Tuesday, January 19, 2010

formspring.me

r u the real OB??...LOL

nope....u r tha ORIGINAL :)

Ask me anything

formspring.me

Ask me anything http://formspring.me/loneranger

REVELATION!!!

Im tired,im rested, im burned out, im rejuvenated, im changed,im the same, im moved on, im stuck, im not what you want, im perfect for you, im the whipping boy, i hold the whip, im rare,im common, im the best, im the worste, im a king, im a pauper, im losing, im winning, im confused, im all-knowing

but of all im unfocused, im a missile that knows not of what its purpose, whether it be for peace or war, that is left to chance. i can be everything or nothing, i can be the best but chose not to, idk what my conflict is, ive tried almost everything but nothing works, nothing makes me happy anymore, i was spoiled, i was naive, i know what culd be done, but am weary of the possible outcomes, its not clear cut, but stained!
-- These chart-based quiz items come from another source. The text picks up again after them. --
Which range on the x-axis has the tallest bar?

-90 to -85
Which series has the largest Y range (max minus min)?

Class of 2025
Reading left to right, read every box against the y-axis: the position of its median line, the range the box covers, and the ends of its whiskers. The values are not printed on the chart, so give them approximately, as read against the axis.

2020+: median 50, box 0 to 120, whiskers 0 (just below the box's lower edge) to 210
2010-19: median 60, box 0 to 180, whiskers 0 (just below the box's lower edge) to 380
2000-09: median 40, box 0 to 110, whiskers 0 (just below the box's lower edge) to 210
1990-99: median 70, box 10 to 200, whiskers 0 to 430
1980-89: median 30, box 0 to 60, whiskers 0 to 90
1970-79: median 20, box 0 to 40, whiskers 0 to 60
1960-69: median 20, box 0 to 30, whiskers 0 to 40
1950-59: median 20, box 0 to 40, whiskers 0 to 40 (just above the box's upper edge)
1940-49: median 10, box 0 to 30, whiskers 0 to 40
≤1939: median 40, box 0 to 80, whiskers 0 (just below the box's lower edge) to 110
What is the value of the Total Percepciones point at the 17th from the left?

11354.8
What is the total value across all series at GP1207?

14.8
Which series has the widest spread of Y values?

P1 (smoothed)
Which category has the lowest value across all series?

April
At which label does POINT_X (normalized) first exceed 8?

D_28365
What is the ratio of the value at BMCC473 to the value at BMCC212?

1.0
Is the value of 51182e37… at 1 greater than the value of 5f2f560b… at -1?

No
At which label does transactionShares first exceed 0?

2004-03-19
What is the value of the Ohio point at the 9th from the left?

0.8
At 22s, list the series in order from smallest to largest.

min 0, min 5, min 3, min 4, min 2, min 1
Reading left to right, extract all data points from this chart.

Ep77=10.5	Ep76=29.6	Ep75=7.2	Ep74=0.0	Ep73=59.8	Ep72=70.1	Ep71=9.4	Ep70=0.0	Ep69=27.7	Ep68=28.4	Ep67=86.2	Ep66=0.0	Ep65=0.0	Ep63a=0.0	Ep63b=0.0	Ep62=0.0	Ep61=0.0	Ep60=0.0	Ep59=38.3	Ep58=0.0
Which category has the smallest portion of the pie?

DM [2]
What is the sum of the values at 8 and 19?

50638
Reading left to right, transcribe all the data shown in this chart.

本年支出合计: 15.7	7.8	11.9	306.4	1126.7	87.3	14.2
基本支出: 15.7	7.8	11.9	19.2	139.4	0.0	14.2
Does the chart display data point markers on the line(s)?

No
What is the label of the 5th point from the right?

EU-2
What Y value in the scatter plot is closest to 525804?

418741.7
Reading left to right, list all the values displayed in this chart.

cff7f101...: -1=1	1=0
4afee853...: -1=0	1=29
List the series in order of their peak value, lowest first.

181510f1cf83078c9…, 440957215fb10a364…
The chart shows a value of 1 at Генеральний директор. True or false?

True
I am always down, no intuition no aspiration......i am truly lost......

Tuesday, January 12, 2010

FIRST POST OF 2010!!!

Its a shame that this is my first post of 2010!! :(

but anyways, the year had started of good!!!! until not too long ago, its funny how you can poor yourself into someone, put yourself, on the tracks for someone,and even take bullets for someone, yet it is never appreciated, its pretty sad that u can care and care and care and care, and then get spat in the face!!! its a shame, that ppl have forgotten that life isnt all abt you, the world revolves around the sun and not you.......its a shame that old feelings die hard, its funny how u can be one of the sweetest ppl, but are turned to sumthing horrid, to the likes of which u never culd imagine!!! It pains me that, ppl can be so naive and not see that wut they are looking for is ryte in front of them!! it pains me that, this society has warped the minds of our children,and has doomed them before they even start!!!! it worries me that, i may not be fit for this time!!!! It worries me that things WILL get worse as my life progresses!!! Im upset at the fact that, i have changed sooo much due to my environment and scenarios i have lived thru!!! Im upset at the fact that i allow myself to get in positions where the only outcome is negative!!! I dont understand y ppl, cant help themselves!!!! I dont understand y things must be so difficult for me....I cant see what my purpose is......I cant see the end of the path i am going down!!!!